I was free.
The horrific trial was in my rearview mirror, and suddenly my future was as open as the highway ahead.
Eighteen miles out of the city, Martha needed a rest stop, so I pulled over into the parking lot of a Taco Bell in Pacifica. It was a wooden shack built in the sixties before the zoning commission knew what was happening. And now there stood one of the tackiest buildings in the world on one of the most beautiful spots on the coastline.
Unlike most of the highway, which streamed high above the ocean, the fast-food restaurant parking lot was at sea level. A row of rocks separated the asphalt from the beach, and beyond it the deep blue Pacific flowed over the rim of the horizon.
I bought an irresistible cinnamon-sugared churro and a container of black coffee and took a seat on the boulders. I watched tattooed, hard-bodied surfers riding the waves as Martha ran over the luminous gray sand until the sun had nearly burned off the fog.
When this great moment was sealed in my memory, I called Martha back to the car. Twenty minutes later, we entered the outskirts of Half Moon Bay.
Chapter 107
I DROVE ACROSS THE air bell on the apron of the Man in the Moon Garage and honked a little shave-and-a-haircut until Keith came out of his office. He lifted off his baseball cap, shook out his golden hair, stuck the cap back on, smiled my way, and sauntered on over.
“Well, well. Lookit who’s here. The Woman of the Year,” Keith said, putting his hand on Martha’s head.
“Oh, that’s me, all right,” I said, laughing. “I’m just glad it’s over.”
“Yeah, I totally get it. I saw that Sam Cabot on the news. He was so pitiful. I was really scared for you, Lindsay, but it’s water over the hill now. Congratulations are in order.”
I murmured my thanks for his interest and asked Keith to fill up the tank. Meanwhile, I took the squeegee from a bucket and cleaned the windshield.
“So, what’re you up to, Lindsay? Don’t you have to go back to work in the big city?”
“Not right away. You know, I’m just not ready yet. . . .”
As the words left my mouth, a red blur breezed across the intersection. The driver slowed and looked right at me before gunning the engine and tearing down Main.

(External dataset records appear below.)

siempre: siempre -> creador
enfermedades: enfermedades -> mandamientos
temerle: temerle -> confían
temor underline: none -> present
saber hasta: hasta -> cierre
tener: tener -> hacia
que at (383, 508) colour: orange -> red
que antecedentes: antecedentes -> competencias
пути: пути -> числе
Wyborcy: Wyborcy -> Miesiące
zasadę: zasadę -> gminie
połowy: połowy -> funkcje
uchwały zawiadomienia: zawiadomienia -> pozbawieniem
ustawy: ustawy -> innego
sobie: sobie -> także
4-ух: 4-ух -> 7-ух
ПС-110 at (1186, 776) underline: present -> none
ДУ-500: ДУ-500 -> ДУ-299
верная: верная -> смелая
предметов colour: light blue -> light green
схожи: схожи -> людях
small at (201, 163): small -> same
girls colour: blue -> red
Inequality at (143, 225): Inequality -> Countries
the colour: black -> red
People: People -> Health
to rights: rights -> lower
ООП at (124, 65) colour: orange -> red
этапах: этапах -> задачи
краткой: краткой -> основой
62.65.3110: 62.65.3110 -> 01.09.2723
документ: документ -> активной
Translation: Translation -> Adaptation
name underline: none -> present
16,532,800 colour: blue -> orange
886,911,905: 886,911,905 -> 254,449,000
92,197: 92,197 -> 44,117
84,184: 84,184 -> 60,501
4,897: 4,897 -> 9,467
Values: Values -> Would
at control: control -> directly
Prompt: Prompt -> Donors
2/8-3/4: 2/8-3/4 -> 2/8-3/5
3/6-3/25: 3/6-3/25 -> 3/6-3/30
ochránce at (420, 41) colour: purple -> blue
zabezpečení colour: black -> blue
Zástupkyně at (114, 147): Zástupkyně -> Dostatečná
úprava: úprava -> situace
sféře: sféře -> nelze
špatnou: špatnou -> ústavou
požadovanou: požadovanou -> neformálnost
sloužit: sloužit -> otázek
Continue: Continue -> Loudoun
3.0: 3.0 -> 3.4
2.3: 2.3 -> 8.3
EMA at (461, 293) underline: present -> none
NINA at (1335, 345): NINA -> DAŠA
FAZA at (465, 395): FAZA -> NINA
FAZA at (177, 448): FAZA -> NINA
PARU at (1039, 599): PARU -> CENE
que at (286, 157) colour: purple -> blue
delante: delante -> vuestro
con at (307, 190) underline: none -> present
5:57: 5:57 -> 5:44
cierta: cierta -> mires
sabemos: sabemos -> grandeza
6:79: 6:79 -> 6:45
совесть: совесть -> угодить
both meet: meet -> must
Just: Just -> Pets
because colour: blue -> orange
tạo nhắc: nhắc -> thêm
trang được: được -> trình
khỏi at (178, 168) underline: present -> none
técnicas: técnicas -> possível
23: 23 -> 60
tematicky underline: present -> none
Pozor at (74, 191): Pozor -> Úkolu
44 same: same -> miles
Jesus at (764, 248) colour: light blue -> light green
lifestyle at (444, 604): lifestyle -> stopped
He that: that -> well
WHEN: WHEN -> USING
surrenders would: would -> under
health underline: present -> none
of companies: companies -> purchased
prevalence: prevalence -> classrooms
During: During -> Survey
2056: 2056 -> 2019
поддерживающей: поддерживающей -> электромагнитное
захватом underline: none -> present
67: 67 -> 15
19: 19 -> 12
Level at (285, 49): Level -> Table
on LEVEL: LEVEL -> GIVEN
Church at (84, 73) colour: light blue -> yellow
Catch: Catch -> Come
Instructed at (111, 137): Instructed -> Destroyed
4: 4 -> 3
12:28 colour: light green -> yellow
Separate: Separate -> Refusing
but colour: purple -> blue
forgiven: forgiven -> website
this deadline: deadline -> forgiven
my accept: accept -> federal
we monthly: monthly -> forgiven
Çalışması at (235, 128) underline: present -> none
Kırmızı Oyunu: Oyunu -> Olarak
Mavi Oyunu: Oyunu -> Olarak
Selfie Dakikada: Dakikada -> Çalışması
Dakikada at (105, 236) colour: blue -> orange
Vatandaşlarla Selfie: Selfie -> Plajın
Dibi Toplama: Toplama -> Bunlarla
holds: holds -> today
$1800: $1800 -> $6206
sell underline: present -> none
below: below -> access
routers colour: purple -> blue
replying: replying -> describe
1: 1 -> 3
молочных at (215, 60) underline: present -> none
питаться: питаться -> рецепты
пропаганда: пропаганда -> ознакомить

I’d been in town for less than five minutes, and Dennis Agnew was back in
my face.
“I left the Bonneville at my sister’s house,” I said as I observed the Porsche’s contrail. “And I have a little unfinished business here in town.”
Keith turned and saw that I was watching Agnew’s Porsche disappear down the street.
“I’ve never understood it,” he said, jacking the gas gun into my tank, shaking his head. A bell rang as the gas meter racked up the gallons. “He’s a really bad dude. I just don’t understand why women are so attracted to trouble.”
“You’re kidding me,” I said. “You think I’m interested in that guy?”
“Aren’t you?”
“Very. But not the way you mean. My interest in Dennis Agnew is purely professional.”
Chapter 108
AS WE HEADED TO Cat’s house, Martha jumped around from backseat to front, barking like a fool. And when I parked in the driveway, she leaped through the car’s open window and ran up to the front door, where she stood wagging her tail and singing in a high key.
“Be cool, Boo,” I said. “Show a little restraint.”
I jiggled the key in the lock and opened the front door; Martha trotted inside.
I called Joe and left him a message: “Hey, Molinari, I’m at Cat’s house. Call when you can.” Then I left a message for Carolee, telling her that she and Allison could stand down from pig-sitting detail.
I spent the day thinking about the Half Moon Bay murders while I cleaned up around the house. I cooked up some spaghetti and canned baby peas for dinner, making a mental note to do some grocery shopping in the morning.
Then I brought my laptop into my nieces’ room and set it up on their shelf of a desk. I noticed that the sweet potato vines had sent another couple inches across the windowsill, but the notes Joe and I had tacked up on the girls’ corkboard were unchanged.